Paraguayan Portraits in Two Eras

By Adriana Almada

The exhibition Retratos Paraguayos en Dos Tiempos, at the CAV/Museo del Barro, presents chronologically different works that converge in a revealing manner even though their creators- Jose Maria Blanch and SUB [Cooperative of photographers]- were never in contact.

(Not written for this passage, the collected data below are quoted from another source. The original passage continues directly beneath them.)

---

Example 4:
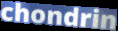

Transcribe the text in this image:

chondrin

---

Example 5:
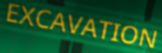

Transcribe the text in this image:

EXCAVATION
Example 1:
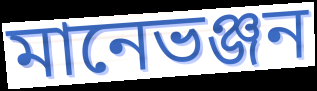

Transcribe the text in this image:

মানেভঞ্জন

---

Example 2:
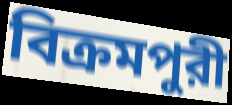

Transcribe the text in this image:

বিক্রমপুরী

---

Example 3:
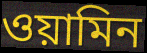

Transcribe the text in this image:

ওয়ামিন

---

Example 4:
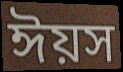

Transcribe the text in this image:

ঈয়স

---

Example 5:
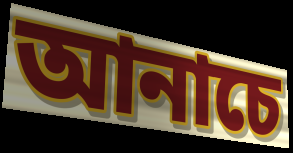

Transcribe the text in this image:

El Ojo Salvaje: Retratos Paraguayos

The essay 17 Veces Volver–written in 2009 by SUB [Cooperative of photographers]- portrays the Paraguayan settlement “13 de Mayo” (13th of May) – department of Itapúa, which borders with Misiones (Argentina)- evicted 17 times in the last six years. The visible connection between these beautiful and dramatic images and the development work of the 70s and 80s by the Jesuit priest José María Blanch, located in Paraguay since 1954, does not cease to amaze. At first dedicated to photography only to obtain input that would serve his educative labor, Blanch- of Catalan origin- registered with passion and perseverance the daily rituals of rural Paraguay. His images in black and white have not eluded –in their pretended manners- the hard moment of oppression by the Paraguayan dictator Alfredo Stroessner, as can be witnessed in the series dedicated to rural families that made up the Agrarian Christian Leagues that were persecuted by the dictatorship.

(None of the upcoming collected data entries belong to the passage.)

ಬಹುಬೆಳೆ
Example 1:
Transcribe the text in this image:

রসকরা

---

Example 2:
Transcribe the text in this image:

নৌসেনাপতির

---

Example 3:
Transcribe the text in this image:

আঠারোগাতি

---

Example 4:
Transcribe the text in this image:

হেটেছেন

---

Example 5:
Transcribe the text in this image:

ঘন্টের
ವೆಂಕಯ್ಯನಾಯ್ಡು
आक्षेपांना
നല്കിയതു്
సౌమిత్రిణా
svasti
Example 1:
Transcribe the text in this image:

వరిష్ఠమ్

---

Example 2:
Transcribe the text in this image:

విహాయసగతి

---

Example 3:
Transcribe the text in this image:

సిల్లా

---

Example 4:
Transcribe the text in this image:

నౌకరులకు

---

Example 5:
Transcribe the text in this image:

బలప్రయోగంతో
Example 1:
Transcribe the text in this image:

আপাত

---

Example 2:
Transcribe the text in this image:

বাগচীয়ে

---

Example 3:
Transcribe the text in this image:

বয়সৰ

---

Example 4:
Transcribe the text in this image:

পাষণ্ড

Blanch and SUB never had contact. There is, however, tuned sensitivities, a common way to get close to the portrayed subject. From a distant, the evictions and games, the recollection of cassava and the escapes from the police, the restless naps, and the inevitable fatigue could all be read like the same story that was delayed. The Blanch’s “pink” landscape is as inhospitable as the sea of soybeans portrayed by SUB, and the scenes, on one side and the other of the era, look as if they had been designed by the same diagram. In both cases, the photographs betray a certain sense of “foreignness”, a melancholic distance that gives poetry to what we could consider a document. They also share, of course, the condensation of silence, fear, and the tension of vulnerability. Even secret hope.

Until October 23rs, CAV/Museo del Barro, Grabadores del Cabichuí c/Cañada, Asunción, Paraguay.